Collected data entries:

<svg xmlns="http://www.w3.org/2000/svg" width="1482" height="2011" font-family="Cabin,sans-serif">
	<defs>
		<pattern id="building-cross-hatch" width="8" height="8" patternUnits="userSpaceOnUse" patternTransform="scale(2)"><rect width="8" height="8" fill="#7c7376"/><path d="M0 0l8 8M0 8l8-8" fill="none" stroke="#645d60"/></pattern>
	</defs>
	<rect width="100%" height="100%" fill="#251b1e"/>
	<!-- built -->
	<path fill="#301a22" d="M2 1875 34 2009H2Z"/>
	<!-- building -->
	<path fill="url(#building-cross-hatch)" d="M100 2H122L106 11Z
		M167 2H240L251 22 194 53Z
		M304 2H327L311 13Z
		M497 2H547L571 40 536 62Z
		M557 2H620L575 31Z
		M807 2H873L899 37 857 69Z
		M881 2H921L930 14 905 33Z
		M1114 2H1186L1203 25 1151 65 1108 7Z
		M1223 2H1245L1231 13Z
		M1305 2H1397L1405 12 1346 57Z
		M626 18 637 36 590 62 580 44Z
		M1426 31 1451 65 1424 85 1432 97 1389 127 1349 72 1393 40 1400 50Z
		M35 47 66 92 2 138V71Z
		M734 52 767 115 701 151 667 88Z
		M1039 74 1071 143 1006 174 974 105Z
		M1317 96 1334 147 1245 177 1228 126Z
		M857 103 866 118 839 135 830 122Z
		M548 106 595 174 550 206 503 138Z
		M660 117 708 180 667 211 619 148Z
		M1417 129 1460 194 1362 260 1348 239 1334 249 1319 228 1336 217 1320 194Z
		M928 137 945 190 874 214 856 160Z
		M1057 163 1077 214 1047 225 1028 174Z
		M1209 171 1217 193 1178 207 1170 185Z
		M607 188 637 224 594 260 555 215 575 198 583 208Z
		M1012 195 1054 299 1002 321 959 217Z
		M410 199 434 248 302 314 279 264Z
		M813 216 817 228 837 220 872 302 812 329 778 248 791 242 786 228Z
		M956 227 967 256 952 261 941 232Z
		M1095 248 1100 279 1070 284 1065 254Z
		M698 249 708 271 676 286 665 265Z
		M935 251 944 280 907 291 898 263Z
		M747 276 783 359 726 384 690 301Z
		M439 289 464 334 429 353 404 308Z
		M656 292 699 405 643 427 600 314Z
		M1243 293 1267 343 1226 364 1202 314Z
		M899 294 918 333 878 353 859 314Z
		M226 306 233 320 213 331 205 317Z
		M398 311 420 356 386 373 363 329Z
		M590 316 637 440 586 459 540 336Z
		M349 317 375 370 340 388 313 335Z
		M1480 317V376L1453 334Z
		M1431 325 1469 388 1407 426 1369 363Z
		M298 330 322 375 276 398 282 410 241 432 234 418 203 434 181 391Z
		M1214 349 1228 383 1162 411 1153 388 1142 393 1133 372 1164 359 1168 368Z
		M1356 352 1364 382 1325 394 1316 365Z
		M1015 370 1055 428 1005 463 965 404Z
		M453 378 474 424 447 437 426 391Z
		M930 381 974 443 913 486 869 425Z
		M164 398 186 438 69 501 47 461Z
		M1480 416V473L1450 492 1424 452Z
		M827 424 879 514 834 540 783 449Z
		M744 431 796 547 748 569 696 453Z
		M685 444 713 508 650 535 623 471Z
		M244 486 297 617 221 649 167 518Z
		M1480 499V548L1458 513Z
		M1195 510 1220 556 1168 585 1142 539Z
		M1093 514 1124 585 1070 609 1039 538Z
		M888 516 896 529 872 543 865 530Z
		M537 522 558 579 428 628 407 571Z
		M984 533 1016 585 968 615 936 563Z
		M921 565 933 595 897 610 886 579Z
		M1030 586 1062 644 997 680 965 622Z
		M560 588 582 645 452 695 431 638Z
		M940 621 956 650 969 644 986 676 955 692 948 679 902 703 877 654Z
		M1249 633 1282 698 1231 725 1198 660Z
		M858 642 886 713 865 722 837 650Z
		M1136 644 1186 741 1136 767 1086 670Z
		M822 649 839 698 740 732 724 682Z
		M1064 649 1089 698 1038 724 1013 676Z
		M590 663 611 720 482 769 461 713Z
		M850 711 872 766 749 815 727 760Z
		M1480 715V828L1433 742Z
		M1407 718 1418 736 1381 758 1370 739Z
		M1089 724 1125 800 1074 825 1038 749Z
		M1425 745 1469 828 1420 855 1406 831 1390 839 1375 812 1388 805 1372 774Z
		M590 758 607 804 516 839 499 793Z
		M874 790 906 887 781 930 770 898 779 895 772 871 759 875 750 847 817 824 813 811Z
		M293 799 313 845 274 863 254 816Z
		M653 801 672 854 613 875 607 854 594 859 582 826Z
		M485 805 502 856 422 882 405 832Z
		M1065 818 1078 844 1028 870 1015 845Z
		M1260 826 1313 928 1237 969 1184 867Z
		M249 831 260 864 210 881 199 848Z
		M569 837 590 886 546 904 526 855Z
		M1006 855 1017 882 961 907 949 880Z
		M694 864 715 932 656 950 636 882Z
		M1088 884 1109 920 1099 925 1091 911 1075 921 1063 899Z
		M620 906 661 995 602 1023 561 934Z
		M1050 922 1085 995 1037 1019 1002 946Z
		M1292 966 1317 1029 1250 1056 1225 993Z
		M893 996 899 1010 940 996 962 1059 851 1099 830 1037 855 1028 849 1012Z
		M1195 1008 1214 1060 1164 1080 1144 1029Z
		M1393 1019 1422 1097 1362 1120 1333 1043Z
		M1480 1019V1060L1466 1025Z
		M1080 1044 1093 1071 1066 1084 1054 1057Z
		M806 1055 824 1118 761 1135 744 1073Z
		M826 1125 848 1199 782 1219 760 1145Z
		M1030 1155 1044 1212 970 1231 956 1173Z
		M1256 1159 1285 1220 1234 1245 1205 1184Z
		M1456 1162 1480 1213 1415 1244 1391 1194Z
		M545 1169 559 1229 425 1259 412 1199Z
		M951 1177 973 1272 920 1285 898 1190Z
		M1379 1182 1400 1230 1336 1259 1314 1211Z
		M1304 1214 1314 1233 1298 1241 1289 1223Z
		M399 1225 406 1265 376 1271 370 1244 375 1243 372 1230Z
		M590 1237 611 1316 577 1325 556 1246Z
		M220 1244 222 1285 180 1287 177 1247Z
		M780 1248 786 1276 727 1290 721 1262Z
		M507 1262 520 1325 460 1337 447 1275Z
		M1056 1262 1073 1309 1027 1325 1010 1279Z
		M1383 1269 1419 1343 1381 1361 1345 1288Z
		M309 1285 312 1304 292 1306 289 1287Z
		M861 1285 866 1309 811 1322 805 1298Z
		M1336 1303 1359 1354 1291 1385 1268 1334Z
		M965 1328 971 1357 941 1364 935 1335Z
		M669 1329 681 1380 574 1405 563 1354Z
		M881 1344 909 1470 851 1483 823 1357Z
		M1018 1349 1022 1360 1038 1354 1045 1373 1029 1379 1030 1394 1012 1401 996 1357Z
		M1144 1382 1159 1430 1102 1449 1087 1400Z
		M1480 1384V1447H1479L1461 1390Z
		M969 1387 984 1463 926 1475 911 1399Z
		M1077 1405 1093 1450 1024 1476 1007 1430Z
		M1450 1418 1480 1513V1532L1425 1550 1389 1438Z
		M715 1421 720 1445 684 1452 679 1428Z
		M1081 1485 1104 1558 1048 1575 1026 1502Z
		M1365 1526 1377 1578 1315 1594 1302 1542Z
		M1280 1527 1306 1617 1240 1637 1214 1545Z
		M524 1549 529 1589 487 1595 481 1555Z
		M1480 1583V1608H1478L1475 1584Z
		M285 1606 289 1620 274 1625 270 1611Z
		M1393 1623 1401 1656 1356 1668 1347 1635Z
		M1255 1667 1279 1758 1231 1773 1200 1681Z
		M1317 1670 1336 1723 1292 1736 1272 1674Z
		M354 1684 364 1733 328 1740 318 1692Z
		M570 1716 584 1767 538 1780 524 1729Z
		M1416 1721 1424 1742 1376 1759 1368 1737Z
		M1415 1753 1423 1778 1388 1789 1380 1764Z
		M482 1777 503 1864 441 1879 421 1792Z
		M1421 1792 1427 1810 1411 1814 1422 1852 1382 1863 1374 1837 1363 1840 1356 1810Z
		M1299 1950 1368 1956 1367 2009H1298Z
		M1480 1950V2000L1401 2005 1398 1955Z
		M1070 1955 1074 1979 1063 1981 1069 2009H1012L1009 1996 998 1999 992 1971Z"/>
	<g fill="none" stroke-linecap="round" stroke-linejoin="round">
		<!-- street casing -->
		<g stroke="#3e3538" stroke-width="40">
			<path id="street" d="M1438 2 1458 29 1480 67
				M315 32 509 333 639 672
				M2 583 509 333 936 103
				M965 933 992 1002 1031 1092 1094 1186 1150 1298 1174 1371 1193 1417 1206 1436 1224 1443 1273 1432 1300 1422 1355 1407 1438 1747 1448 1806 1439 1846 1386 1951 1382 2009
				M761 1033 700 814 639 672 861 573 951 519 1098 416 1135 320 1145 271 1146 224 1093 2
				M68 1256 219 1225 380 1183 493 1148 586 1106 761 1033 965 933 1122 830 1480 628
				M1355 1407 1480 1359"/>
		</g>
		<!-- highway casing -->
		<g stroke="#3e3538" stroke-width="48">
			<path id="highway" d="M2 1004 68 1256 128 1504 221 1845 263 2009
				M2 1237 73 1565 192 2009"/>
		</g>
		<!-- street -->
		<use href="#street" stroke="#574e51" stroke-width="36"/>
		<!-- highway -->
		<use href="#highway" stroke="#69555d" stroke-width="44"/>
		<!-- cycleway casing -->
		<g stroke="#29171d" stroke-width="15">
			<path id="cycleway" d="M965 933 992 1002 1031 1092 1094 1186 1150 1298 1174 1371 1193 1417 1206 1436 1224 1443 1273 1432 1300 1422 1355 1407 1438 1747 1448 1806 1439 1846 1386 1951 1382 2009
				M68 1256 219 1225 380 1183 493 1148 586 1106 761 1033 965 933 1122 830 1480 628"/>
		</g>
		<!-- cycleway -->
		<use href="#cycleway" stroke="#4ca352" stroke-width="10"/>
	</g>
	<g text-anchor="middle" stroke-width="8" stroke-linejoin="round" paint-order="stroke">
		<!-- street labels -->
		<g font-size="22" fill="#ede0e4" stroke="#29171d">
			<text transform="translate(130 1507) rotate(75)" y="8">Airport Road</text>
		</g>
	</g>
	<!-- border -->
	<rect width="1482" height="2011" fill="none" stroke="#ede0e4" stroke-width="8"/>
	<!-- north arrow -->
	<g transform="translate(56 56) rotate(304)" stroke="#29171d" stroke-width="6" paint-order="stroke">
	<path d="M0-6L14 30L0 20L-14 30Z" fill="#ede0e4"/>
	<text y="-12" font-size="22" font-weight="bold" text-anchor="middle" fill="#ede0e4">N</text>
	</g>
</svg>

What you are asked to do:
Which lines above run from the one containing "M1480 1583V1608H1478L1475 1584Z" down to the one containing "<!-- highway -->"? Repeat exactly those, both ends included, and nothing else.

Task answer:
		M1480 1583V1608H1478L1475 1584Z
		M285 1606 289 1620 274 1625 270 1611Z
		M1393 1623 1401 1656 1356 1668 1347 1635Z
		M1255 1667 1279 1758 1231 1773 1200 1681Z
		M1317 1670 1336 1723 1292 1736 1272 1674Z
		M354 1684 364 1733 328 1740 318 1692Z
		M570 1716 584 1767 538 1780 524 1729Z
		M1416 1721 1424 1742 1376 1759 1368 1737Z
		M1415 1753 1423 1778 1388 1789 1380 1764Z
		M482 1777 503 1864 441 1879 421 1792Z
		M1421 1792 1427 1810 1411 1814 1422 1852 1382 1863 1374 1837 1363 1840 1356 1810Z
		M1299 1950 1368 1956 1367 2009H1298Z
		M1480 1950V2000L1401 2005 1398 1955Z
		M1070 1955 1074 1979 1063 1981 1069 2009H1012L1009 1996 998 1999 992 1971Z"/>
	<g fill="none" stroke-linecap="round" stroke-linejoin="round">
		<!-- street casing -->
		<g stroke="#3e3538" stroke-width="40">
			<path id="street" d="M1438 2 1458 29 1480 67
				M315 32 509 333 639 672
				M2 583 509 333 936 103
				M965 933 992 1002 1031 1092 1094 1186 1150 1298 1174 1371 1193 1417 1206 1436 1224 1443 1273 1432 1300 1422 1355 1407 1438 1747 1448 1806 1439 1846 1386 1951 1382 2009
				M761 1033 700 814 639 672 861 573 951 519 1098 416 1135 320 1145 271 1146 224 1093 2
				M68 1256 219 1225 380 1183 493 1148 586 1106 761 1033 965 933 1122 830 1480 628
				M1355 1407 1480 1359"/>
		</g>
		<!-- highway casing -->
		<g stroke="#3e3538" stroke-width="48">
			<path id="highway" d="M2 1004 68 1256 128 1504 221 1845 263 2009
				M2 1237 73 1565 192 2009"/>
		</g>
		<!-- street -->
		<use href="#street" stroke="#574e51" stroke-width="36"/>
		<!-- highway -->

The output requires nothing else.